L'impulsion mondiale pour développer l'intelligence artificielle continue d'alimenter la demande de semi-conducteurs. Ce phénomène se reflète directement dans les résultats des entreprises qui fournissent la machinerie nécessaire pour fabriquer des puces. Pour le huitième trimestre consécutif, ce secteur rapporte une croissance de ses revenus, dépassant dans la dernière période une moyenne de 10%, un seuil qu'il n'avait pas atteint dans les trois trimestres précédents.
La course aux nœuds plus petits et aux plaquettes plus grandes ⚙️
Cette croissance soutenue est liée à la transition technologique vers des processus de fabrication plus avancés. Les fabricants de puces nécessitent des équipements de lithographie ultraviolette extrême (EUV) et des outils de dépôt atomique pour créer des circuits sur des nœuds inférieurs à 5 nm. Parallèlement, l'industrie avance vers l'utilisation de plaquettes de silicium de 300 mm et plus, ce qui exige une machinerie de manipulation et de traitement nouvelle et plus précise, renouvelant constamment le parc d'équipements des fonderies.

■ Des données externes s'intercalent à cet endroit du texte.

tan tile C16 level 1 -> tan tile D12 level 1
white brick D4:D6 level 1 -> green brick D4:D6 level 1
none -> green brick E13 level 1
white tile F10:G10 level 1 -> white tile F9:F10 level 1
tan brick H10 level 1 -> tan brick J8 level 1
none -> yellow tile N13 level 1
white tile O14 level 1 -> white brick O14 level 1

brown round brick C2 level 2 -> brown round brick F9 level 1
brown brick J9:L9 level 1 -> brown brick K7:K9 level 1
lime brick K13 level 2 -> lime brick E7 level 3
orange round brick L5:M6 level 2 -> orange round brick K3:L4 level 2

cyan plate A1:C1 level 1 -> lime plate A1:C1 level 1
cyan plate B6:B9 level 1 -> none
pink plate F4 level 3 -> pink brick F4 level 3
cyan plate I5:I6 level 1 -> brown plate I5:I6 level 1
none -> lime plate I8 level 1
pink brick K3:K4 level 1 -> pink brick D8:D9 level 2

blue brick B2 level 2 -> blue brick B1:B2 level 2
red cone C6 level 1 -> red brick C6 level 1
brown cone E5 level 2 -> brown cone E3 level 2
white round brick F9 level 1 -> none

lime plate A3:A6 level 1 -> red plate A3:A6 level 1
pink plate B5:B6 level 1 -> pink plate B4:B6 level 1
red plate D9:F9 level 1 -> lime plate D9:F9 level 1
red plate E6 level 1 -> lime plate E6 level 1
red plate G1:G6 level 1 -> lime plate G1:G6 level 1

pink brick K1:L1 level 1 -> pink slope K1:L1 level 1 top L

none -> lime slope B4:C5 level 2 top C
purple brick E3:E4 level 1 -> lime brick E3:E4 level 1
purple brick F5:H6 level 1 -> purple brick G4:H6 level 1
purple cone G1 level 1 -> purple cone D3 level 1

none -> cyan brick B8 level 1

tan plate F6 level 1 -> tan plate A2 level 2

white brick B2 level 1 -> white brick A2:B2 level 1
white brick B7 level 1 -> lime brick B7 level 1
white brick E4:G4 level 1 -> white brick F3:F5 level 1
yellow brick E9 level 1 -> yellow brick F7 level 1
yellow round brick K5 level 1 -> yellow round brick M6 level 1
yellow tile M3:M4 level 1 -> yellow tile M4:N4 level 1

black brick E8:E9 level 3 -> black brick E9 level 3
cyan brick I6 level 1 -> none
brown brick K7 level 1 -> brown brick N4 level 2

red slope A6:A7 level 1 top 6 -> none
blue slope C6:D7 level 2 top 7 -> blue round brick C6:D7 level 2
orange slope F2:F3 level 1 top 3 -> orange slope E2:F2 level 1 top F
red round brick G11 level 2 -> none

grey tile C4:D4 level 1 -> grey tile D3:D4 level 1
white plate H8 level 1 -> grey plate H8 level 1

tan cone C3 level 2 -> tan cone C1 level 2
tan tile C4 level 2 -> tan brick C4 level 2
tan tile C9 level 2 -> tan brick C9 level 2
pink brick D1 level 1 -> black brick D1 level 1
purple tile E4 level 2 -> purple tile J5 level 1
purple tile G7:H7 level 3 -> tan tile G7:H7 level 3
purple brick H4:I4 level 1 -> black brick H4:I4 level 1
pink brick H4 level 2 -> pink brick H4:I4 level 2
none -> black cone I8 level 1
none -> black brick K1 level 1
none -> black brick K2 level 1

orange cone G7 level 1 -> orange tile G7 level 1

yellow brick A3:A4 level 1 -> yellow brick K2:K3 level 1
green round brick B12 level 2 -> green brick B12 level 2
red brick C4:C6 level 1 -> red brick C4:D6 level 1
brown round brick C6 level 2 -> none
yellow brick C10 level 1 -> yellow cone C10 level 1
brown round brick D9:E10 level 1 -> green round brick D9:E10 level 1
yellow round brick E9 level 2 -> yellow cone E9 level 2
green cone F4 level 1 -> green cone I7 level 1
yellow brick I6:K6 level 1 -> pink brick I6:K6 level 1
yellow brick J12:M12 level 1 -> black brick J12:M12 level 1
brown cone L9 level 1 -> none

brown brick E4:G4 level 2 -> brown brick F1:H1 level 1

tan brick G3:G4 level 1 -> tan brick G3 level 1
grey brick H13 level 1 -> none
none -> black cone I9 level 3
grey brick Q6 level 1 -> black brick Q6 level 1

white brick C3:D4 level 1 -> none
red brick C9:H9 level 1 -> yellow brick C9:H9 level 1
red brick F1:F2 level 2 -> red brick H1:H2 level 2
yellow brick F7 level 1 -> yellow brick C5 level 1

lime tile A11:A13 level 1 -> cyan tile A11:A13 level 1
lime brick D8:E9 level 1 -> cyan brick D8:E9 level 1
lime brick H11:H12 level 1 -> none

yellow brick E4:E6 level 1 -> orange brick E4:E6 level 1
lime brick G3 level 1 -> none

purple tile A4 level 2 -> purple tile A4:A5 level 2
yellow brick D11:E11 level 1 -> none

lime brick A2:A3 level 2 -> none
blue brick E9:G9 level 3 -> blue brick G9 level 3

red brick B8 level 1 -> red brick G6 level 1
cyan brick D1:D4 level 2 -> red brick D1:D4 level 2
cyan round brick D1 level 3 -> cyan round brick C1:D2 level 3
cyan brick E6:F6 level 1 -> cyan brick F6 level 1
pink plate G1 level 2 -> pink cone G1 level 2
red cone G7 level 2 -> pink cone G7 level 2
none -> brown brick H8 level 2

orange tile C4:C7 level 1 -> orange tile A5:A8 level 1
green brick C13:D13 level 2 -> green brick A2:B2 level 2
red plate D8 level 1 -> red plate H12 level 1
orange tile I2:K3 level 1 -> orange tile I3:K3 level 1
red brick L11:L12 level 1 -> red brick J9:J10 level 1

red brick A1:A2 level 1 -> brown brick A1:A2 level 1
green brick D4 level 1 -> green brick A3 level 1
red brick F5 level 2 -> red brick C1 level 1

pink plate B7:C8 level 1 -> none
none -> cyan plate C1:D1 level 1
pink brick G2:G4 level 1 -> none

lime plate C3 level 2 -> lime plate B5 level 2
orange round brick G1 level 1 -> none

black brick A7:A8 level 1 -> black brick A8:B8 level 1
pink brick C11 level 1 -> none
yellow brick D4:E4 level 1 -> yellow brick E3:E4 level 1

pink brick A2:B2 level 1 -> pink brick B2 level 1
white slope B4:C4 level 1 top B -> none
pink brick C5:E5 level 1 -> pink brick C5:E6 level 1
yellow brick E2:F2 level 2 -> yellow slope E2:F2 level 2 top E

Nos futurs maîtres ont besoin de puces plus intelligentes qu'eux 🤖
C'est un cercle vertueux, ou peut-être vicieux, digne d'étude : nous, les humains, concevons des machines de plus en plus complexes pour construire les cerveaux de silicium qui, selon certains pronostics, pourraient un jour penser par eux-mêmes. Tandis que nous débattons si l'IA nous prendra notre travail, un secteur entier de l'ingénierie humaine facture déjà grassement en préparant le terrain pour leurs potentiels successeurs. Au moins, pour le moment, c'est nous qui continuons à émettre les factures.